:: Work to be completed ::
Rewrite the text of the records, changing every "khuyến mãi" to "ưu đãi" and leaving all else unchanged.

[Opening Data for processing section]

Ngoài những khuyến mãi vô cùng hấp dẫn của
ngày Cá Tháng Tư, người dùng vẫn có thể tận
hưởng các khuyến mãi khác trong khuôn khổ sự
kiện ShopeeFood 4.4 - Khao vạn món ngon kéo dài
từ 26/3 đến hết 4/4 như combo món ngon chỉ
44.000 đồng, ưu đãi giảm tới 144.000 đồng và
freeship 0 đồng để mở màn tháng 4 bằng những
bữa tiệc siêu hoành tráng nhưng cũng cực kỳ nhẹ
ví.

[Closing Data for processing section]

:: Your response ::
Ngoài những ưu đãi vô cùng hấp dẫn của
ngày Cá Tháng Tư, người dùng vẫn có thể tận
hưởng các ưu đãi khác trong khuôn khổ sự
kiện ShopeeFood 4.4 - Khao vạn món ngon kéo dài
từ 26/3 đến hết 4/4 như combo món ngon chỉ
44.000 đồng, ưu đãi giảm tới 144.000 đồng và
freeship 0 đồng để mở màn tháng 4 bằng những
bữa tiệc siêu hoành tráng nhưng cũng cực kỳ nhẹ
ví.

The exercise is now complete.